- **TEXT PASSAGE**:
In special relativity, you can pick an inertial reference frame, and then in that frame you can do essentially what you describe: place clocks all over space (not spacetime) and synchronize them all. The synchronization can be done by various equivalent methods, such as transporting clocks slowly or Einstein synchronization.

In general relativity, this doesn't work anymore for a general spacetime. It works only in a static spacetime, which is one that is not changing over time and is not rotating. In a non-static spacetime, Einstein synchronization is not transitive, so synchronizing clock A with clock B and B with C does not mean that A is synchronized with C.


This is a nuanced topic, and one that is the subject of a lot of philosophical debate, much of which appears ill-informed.

The statement that 'the notion of the present is local' is analogous to the notion of horizontal being local. Within a given distance it makes sense on Earth to talk about the horizontal, but what is horizontal in an East-West direction for me in England will seem tilted by 15 degrees from the perspective of someone in New York. It is not possible to define a plane which is 'horizontal' for everyone.

Of course, the answer to the conundrum is that there is a (roughly) spherical surface of the Earth, and 'horizontal' at any given point on the surface means a tangent to the surface at that point. The disagreements only arise if you project the tangents too far.

- **WRITTEN TASK A**: According to the text on clock synchronization, in what kind of spacetime does synchronizing clocks all over space still work in general relativity?
- **WRITTEN TASK B**: Go on with the text on clock synchronization, starting right after its last sentence.
The listing has no connection to the text on clock synchronization.

- **DATASET EXTRACT**:
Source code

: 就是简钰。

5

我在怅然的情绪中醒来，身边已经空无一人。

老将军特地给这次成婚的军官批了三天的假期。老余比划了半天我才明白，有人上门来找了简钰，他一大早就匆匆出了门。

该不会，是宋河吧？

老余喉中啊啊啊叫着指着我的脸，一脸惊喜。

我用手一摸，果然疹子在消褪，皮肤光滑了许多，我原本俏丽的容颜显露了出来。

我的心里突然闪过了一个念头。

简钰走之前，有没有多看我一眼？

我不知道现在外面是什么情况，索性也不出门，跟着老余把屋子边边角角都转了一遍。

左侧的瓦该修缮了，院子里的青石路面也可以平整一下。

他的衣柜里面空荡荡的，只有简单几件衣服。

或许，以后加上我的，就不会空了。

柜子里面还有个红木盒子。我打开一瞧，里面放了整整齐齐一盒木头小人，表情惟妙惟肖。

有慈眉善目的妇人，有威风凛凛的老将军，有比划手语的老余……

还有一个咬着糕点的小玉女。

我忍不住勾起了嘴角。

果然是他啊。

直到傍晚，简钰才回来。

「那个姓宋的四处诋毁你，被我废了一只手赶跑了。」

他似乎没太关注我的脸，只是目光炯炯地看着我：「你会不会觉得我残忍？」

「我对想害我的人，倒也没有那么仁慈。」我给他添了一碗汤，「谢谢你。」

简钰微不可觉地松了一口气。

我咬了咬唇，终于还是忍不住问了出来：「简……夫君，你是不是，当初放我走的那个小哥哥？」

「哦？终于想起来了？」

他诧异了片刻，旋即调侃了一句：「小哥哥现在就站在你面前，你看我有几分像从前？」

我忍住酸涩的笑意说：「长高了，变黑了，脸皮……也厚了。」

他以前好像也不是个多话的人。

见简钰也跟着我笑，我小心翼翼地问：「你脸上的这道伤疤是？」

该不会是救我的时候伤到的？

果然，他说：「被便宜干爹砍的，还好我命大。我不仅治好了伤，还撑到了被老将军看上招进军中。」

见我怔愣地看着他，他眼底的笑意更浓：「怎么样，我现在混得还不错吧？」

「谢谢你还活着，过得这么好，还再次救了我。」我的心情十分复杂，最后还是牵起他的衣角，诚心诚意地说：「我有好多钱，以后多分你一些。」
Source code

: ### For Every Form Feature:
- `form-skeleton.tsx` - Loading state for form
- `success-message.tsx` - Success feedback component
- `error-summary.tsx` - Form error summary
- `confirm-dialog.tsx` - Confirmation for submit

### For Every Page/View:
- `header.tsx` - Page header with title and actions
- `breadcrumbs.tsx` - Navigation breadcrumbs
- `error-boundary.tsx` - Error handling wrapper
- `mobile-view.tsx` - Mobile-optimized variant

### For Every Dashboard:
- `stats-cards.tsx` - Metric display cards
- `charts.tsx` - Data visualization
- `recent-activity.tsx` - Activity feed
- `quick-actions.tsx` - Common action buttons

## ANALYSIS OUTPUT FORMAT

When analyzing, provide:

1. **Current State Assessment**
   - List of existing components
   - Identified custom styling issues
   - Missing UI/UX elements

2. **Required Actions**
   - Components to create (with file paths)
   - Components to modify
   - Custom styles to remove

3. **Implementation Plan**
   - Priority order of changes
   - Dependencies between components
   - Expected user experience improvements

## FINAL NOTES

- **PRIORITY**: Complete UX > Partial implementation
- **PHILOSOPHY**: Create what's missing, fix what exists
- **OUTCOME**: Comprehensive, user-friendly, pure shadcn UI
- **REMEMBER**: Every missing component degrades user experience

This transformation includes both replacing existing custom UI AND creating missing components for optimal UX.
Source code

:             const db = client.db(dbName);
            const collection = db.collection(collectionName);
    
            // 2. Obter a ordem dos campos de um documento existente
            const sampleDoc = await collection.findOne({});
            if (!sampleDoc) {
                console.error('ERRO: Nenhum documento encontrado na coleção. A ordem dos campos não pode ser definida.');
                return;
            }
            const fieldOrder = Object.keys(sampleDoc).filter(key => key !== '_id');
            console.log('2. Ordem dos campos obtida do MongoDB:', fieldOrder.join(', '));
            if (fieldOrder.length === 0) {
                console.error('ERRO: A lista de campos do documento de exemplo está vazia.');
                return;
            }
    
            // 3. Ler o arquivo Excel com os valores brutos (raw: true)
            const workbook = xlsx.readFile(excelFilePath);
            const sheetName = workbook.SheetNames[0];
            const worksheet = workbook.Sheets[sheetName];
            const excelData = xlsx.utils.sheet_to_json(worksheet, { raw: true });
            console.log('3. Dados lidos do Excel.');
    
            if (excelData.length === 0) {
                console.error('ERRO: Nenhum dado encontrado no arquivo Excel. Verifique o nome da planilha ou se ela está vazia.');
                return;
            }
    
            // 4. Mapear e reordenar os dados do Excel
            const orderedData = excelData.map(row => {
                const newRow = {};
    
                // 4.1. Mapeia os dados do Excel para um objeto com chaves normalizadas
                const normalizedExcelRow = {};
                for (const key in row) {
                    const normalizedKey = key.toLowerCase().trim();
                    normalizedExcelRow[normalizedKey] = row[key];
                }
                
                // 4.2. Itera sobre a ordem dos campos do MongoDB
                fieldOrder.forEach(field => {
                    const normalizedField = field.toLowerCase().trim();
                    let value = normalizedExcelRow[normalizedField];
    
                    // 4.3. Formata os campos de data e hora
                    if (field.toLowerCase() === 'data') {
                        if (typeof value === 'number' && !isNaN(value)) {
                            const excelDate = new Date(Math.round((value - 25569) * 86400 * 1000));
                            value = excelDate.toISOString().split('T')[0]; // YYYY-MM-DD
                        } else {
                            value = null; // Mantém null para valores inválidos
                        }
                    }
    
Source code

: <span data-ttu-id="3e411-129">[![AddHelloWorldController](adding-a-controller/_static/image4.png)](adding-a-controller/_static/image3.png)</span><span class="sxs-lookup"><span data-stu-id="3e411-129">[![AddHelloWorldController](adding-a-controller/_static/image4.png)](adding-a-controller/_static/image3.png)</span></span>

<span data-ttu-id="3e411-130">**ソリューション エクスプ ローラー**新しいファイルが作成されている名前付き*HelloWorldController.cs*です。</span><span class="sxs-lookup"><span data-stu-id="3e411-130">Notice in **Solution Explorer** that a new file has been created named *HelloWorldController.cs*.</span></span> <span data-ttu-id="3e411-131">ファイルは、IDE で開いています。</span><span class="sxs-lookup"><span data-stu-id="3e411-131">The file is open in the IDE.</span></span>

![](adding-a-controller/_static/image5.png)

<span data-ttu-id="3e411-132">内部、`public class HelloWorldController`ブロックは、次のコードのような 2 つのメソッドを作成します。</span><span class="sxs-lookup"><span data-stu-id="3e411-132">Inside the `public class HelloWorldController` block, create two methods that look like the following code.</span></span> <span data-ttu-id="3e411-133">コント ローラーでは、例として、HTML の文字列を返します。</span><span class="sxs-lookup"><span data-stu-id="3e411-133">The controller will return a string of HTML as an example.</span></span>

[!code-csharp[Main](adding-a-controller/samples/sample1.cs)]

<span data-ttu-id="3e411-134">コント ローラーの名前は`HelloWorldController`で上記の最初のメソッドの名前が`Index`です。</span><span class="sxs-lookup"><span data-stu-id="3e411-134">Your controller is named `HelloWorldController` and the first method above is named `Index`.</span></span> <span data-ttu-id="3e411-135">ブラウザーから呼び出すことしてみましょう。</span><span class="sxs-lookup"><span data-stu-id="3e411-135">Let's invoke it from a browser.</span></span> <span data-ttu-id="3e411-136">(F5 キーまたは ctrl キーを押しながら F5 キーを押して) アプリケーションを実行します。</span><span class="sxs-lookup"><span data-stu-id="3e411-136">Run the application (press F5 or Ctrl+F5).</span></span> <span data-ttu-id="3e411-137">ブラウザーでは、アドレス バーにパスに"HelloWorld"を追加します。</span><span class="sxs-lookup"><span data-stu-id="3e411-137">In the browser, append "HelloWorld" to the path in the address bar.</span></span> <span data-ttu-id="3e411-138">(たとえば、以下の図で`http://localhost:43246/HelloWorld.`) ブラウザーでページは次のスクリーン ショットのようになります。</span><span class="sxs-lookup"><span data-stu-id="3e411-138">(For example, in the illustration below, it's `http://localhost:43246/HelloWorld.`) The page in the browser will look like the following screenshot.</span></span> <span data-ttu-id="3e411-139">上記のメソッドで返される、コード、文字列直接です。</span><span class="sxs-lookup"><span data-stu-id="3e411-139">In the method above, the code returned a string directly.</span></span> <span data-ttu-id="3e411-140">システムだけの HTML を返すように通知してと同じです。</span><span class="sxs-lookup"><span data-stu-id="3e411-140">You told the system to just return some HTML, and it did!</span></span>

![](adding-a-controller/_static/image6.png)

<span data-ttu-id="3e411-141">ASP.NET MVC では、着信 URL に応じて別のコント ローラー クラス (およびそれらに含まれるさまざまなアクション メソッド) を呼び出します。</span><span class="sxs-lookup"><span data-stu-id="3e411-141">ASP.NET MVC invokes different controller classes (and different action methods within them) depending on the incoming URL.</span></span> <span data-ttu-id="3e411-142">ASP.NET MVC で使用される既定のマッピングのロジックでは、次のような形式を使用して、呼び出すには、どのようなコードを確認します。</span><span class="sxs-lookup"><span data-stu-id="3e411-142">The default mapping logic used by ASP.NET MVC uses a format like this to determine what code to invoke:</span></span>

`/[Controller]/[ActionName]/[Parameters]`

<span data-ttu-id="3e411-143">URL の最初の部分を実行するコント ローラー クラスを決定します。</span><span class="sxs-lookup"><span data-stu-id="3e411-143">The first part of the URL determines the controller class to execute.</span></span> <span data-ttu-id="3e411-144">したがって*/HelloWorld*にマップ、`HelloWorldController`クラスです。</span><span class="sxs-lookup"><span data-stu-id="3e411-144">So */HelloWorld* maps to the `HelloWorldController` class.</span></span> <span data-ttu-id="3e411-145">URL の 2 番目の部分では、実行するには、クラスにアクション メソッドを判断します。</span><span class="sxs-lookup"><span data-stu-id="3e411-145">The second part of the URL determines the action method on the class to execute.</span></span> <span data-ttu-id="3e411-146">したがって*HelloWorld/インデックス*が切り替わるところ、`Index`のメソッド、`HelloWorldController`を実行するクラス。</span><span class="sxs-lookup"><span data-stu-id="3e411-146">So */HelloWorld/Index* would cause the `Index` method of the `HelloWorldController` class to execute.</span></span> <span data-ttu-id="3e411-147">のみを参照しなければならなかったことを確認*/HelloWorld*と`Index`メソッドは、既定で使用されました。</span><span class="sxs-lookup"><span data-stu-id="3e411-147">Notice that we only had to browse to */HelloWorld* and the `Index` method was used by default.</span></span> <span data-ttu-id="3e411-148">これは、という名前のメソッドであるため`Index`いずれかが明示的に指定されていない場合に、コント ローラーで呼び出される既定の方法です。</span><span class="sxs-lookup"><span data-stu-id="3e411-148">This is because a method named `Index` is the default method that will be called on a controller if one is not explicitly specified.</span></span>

- **TASK OUTPUT A**: Only in a static spacetime, one that is not changing over time and is not rotating.

- **TASK OUTPUT B**:
Wherever you meet someone on the surface of the Earth you will both agree that you are together on the the same physical level. However, if one of you uses a coordinate system in which the Z direction is normal to the Earth in London, and another uses a coordinate system in which the Z direction is normal to the Earth in New York, you will attribute conflicting values of height to the point at which you are standing.

The same is true of the present. At any point in the universe, regardless of their respective frames of reference, two observers who meet will always agree that they are together in 'the present'. However, depending on their frames of reference they will have different values for the date and time of their meeting. One might say it is noon on Wednesday, and the other might says it is 10.37 on Friday, but they are just using different time coordinates to label the same event.

You cannot project a plane through a point on your time access and claim it represents the present everywhere any more than you can project a plane through your Z axis and claim it represents the horizontal everywhere.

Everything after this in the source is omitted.